СА. Действительно, во всяком случае поколение сегодняшнее может, записать себе в архив памяти своей жизни что да, было время, что они победили. В каком смысле? У нас есть нация сегодня, у нас есть сегодня народ, это у нас есть. Но у нас нет еще свободы. Вот свобода мы еще должны достать, мы должны еще добиться, мы должны ее еще додумать, понять, то есть перед нами еще большая работа. Я конечно не берусь, и по моему ни один политолог сегодня не возьмется, сказать как это будет, потому что в эту игру геополитическую вокруг Беларуси вступило очень много сил, и особенно здесь очень большой русский интерес, и мы все таки маленькая страна и мы на 60% завязаны на Россию.
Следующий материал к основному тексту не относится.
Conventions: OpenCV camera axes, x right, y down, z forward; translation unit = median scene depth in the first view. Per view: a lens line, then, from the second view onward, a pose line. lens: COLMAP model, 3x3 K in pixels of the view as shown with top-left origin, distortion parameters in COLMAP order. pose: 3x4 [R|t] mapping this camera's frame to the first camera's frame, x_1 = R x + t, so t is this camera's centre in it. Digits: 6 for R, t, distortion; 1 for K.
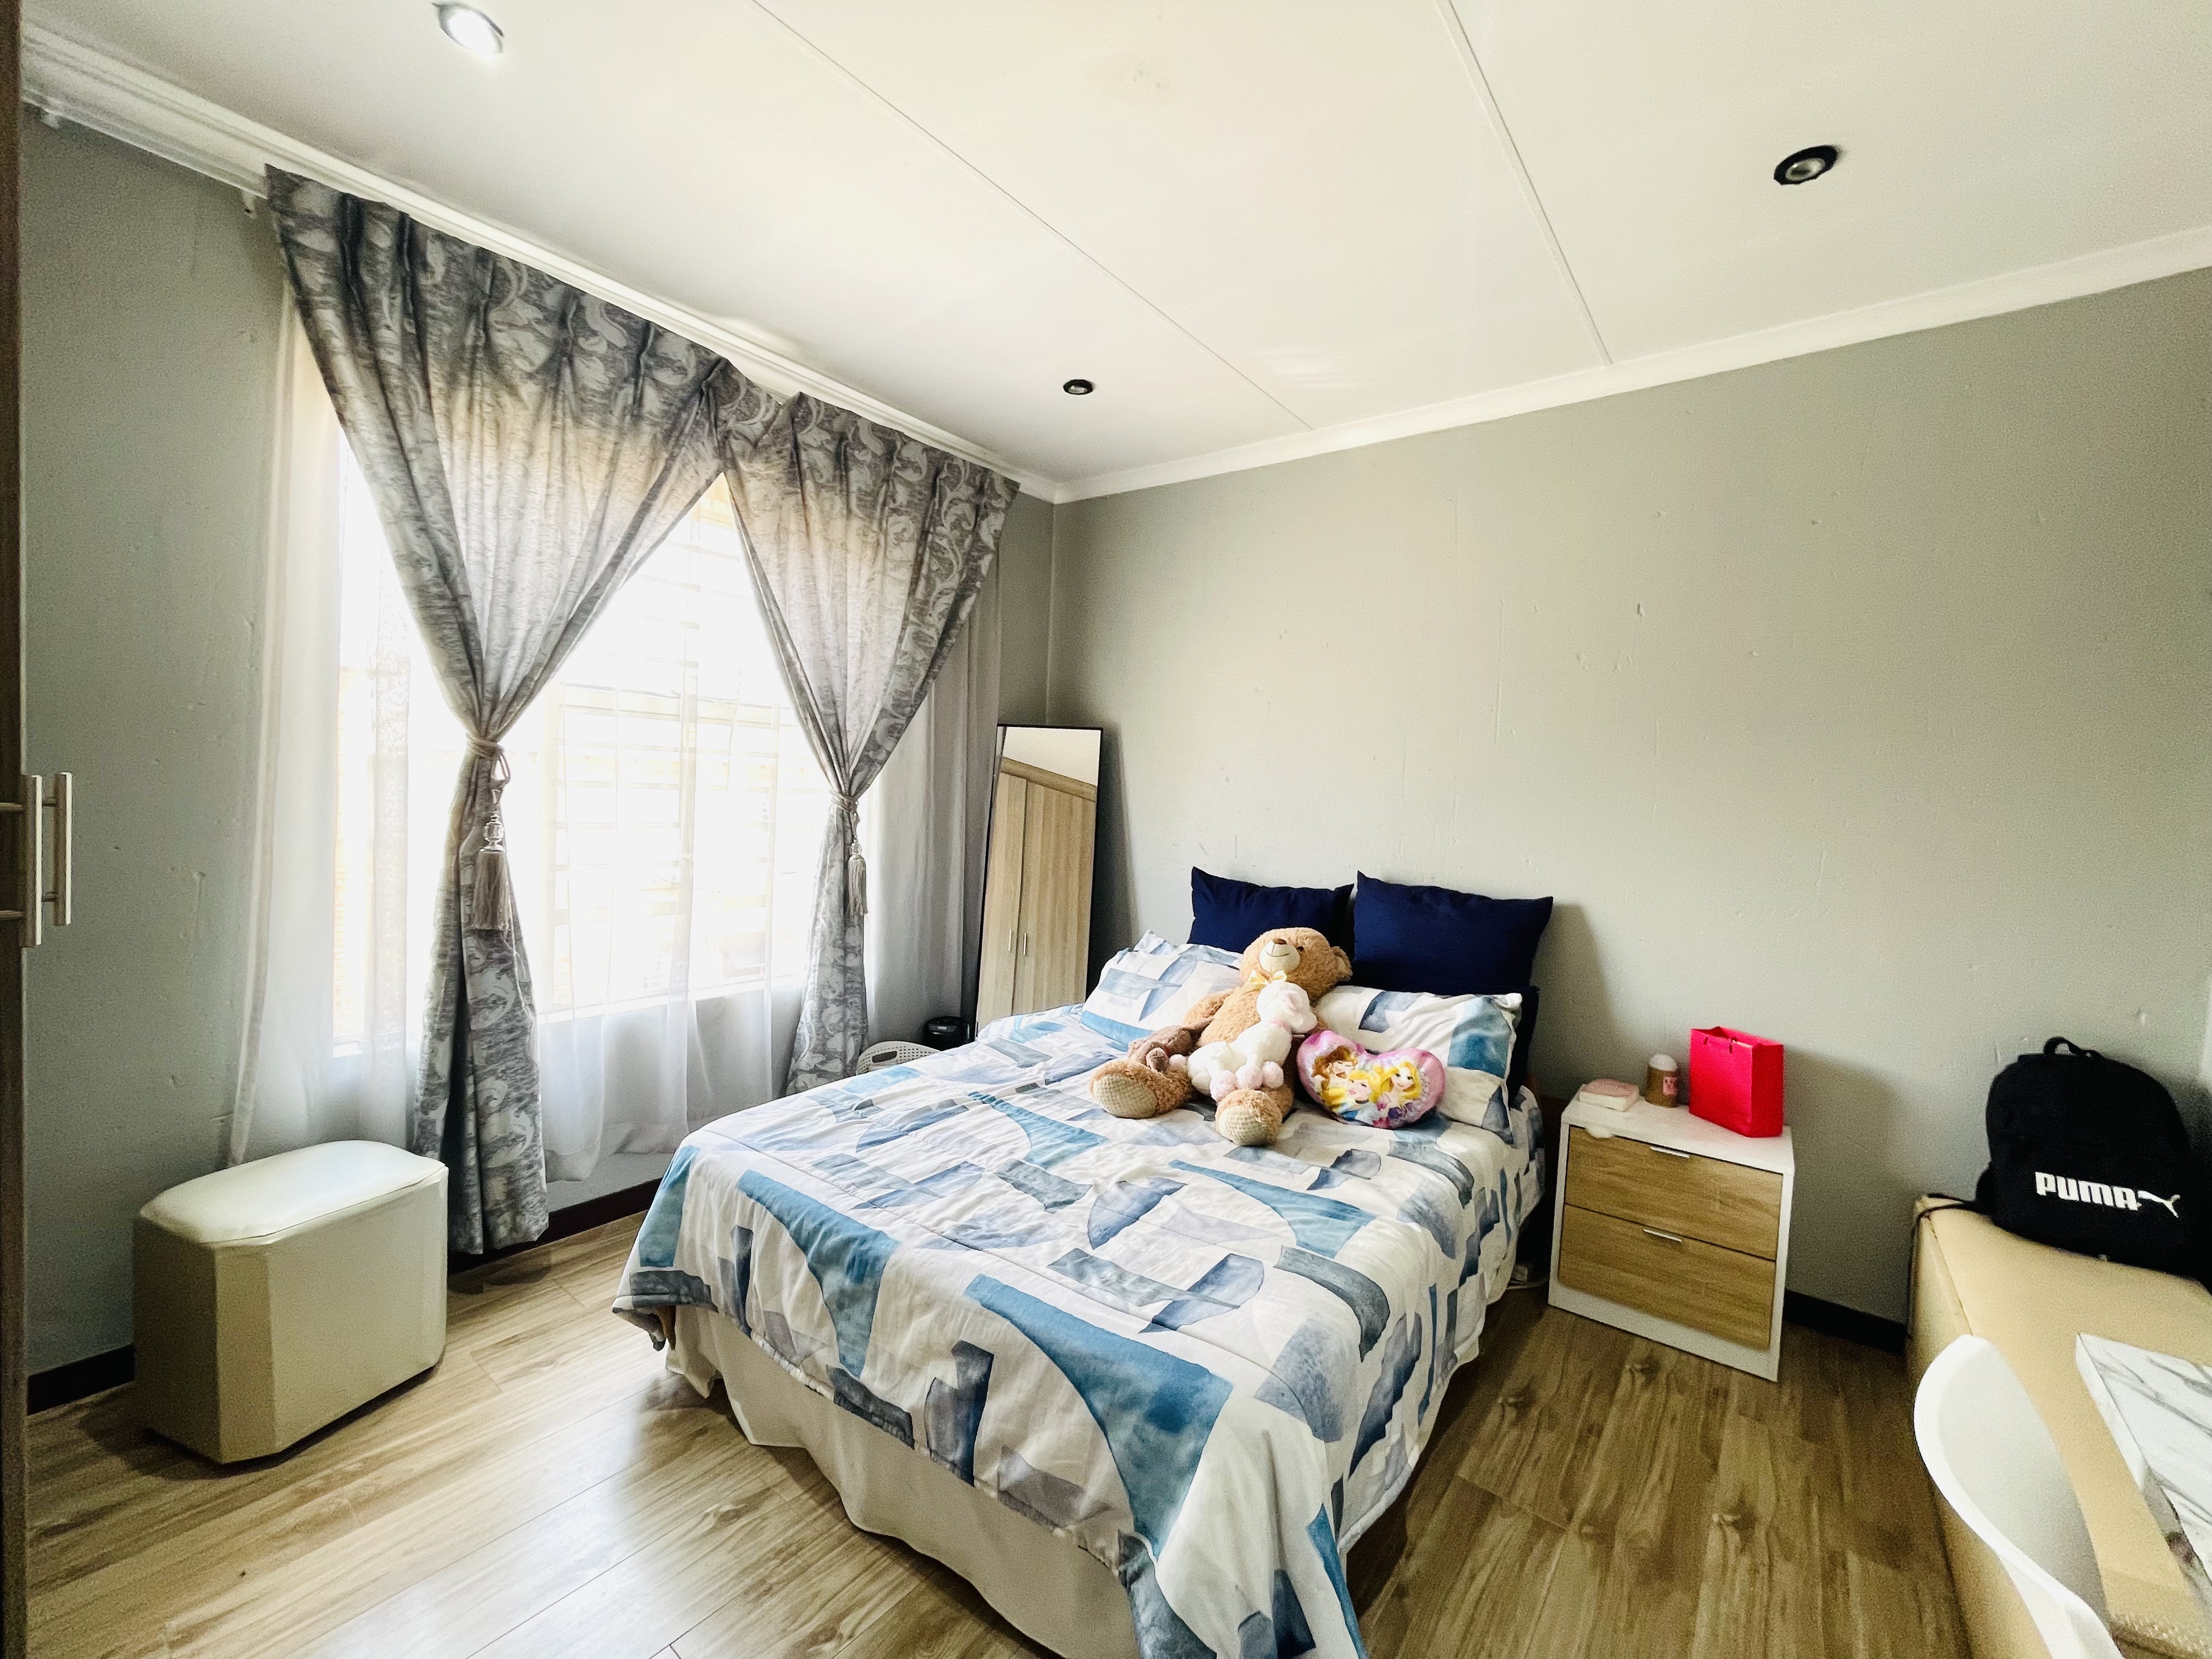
lens RADIAL K [[897.6, 0, 1107.4], [0, 897.6, 825.3], [0, 0, 1]] dist [-0.001821, -0.000037]
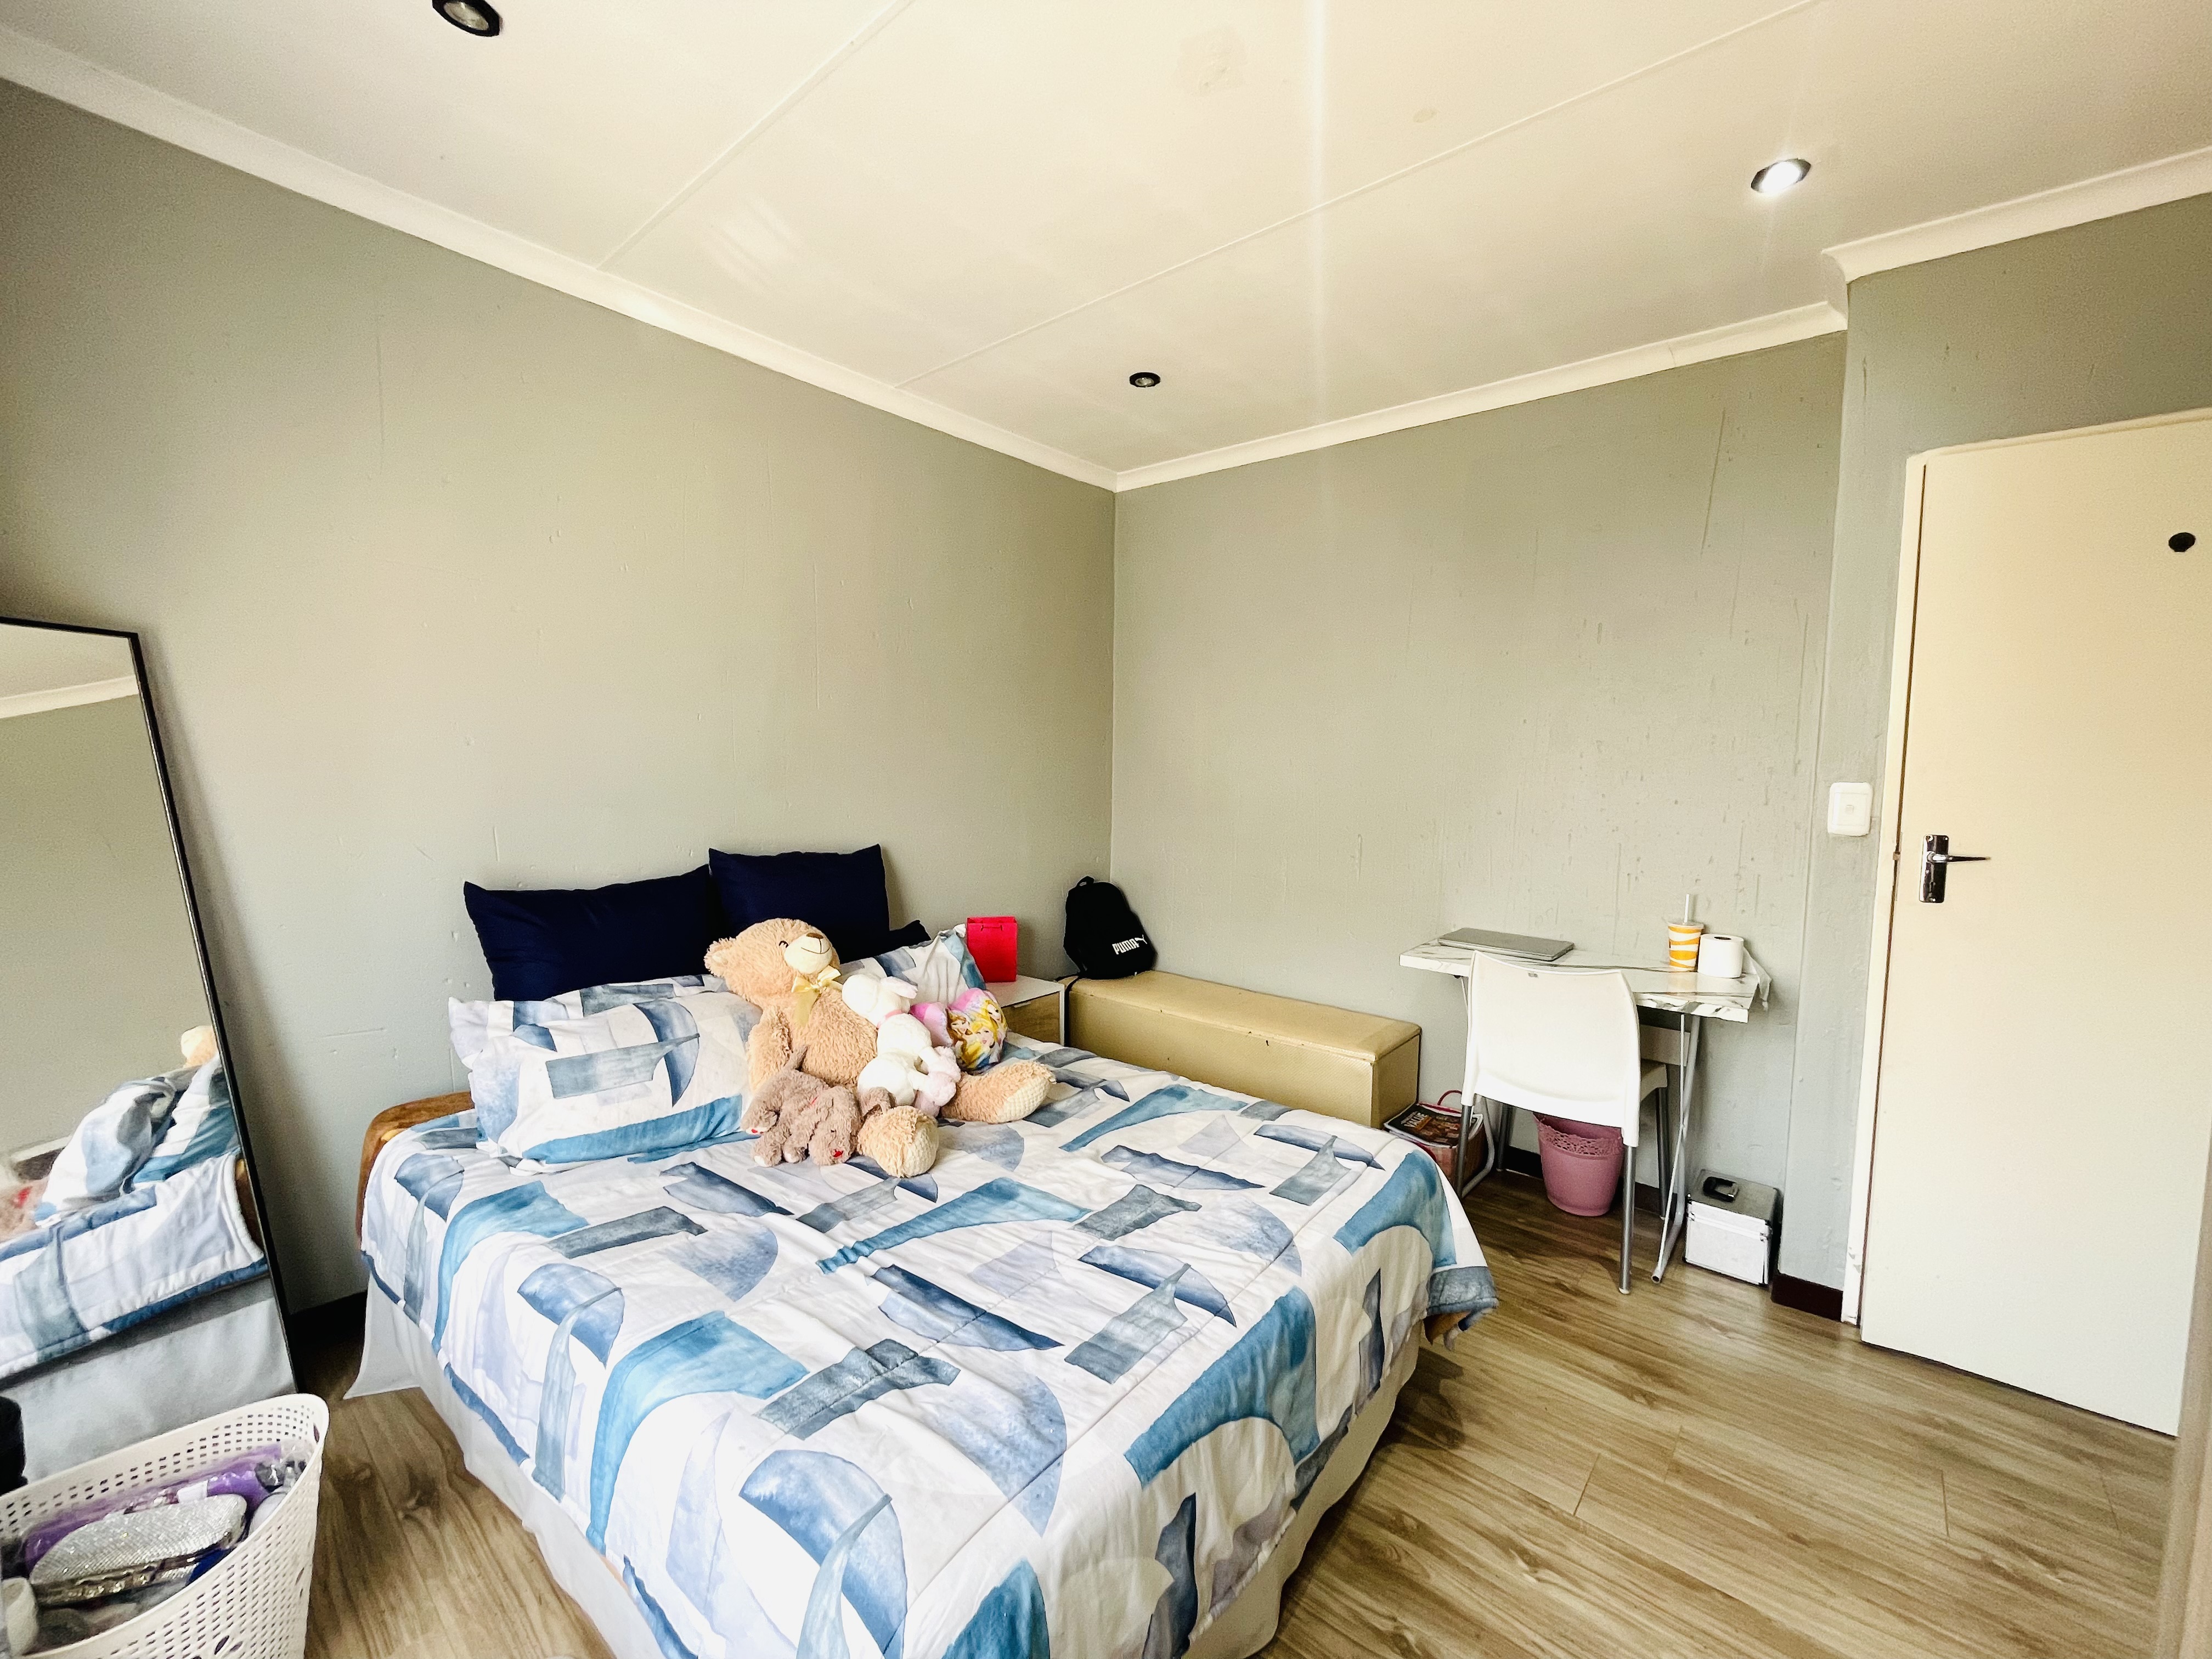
lens RADIAL K [[897.6, 0, 1106.2], [0, 897.6, 825.6], [0, 0, 1]] dist [-0.001821, -0.000037]
pose [[0.047076, -0.115199, 0.992226, -0.892167], [0.025606, 0.993140, 0.114090, -0.096310], [-0.998563, 0.020036, 0.049703, 0.919208]]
Вот, без России мы не сможем выстоять, поскольку это невозможно, это сегодня все мы, даже в координационном совете, все понимают, что это сегодня так. Точно также мы понимаем, что Россия сегодня это не одна страна, что России тоже две, что одна Россия хочет перемен, и есть старая Россия. То есть и у нас есть Беларусь, которая хочет перемен, и у России есть Россия, которая хочет перемен. И вот мы можем только надеяться, что пока будут идти эти геополитические игры, России, которая хочет перемен станет больше, и Беларуси, которая хочет перемен тоже станет больше. Я думаю, что победа — это вопрос только времени, а сама идея, она… мы уже прошли половину этого пути. И я хочу сказать, пусть у нас очень много людей которые пострадали, которые стали инвалидами, которых… ведь были тут и светошумовые гранаты и огнестрельные ранения, очень много пришлось чего пережить, особенно в первой половине, когда начались демонстрации. Когда еще не так много выходили на улицы, и эти люди должны знать прежде всего, что они герои, пусть еще нет победы: победы нет, но герои есть!
ЮЭ. У меня есть один последний вопрос. В начале романа Время секонд хэнд ты приводишь следующую цитату 50х годов русского эмигранта-философа Федора Степуна:
”Во всяком случае, нам надо помнить, что за победу зла в мире в первую очередь отвечают не его слепые исполнители, а духовно зрячие служители добра”.
Эта цитата относится, как я понимаю, к Европе 30х годов. Какая сегодня ответственность, сегодня, ”духовно зрячих служителей добра”, если можно так называть европейцев, то что не очевидно, за развитие дел в Беларуси?
СA. Да, это очень хороший вопрос. Просто прекрасный вопрос. Вопрос, бьющий в самую точку. Этот вопрос касается и нашей элиты, она не до конца сплоченная, и русской элиты, интеллигенции, к которой я обращалась: ”Почему-же вы молчите? ”. Всегда был слышен голос русской интеллигенции, всегда она хотела, и всегда была на стороне слабого... а сегодня мы очень мало слышим этих голосов. И это касается конечно и западных наших друзей.
Мне кажется, что мы привыкли говорить о добре, а добро надо каждый день делать. И иногда это очень некомфортное дело. Иногда даже очень неприятное дело. Но его надо делать, и не просто говорить, что кто-то обладает какой-то истинной на добро. Никто не обладает этой истинной, никто не имеет добро в руке.
Добро нужно делать каждый день, это как любовь, над ней надо работать каждый день, ее нужно делать каждый день, иначе она просто исчезнет, улетит, и останутся только слова.
ЮЭ. Ну это, наверно, как и демократия и свобода слова, их надо тоже делать каждый день, да?
СA. Да, я думаю, что да. Я думаю, что это не только работа слова, и мысли, что очень важно, особенно для нас это сегодня, думая о новых формах сопротивлений. Но это важно для всех нас, потому что демократия оказалась сегодня перед сложными испытаниями, и все эти вопросы стоят и перед ней тоже, и не только перед теми странами, которые где-то отстали и решают свои политические и геополитические вопросы. И поэтому не надо думать, что мы… сделали то, что хотели, о чем мечтали. Нет, мы еще этого не сделали. Никто.
ЮЭ. Ну, спасибо тебе большое, Светлана. И надеемся увидеть тебя скоро и в Швеции.
СA. Буду рада. Я всегда…
ЮЭ. И Жыве Беларусь!
СА. Живе!
Гетеборгская книжная ярмарка, 27 сентября 2020 г.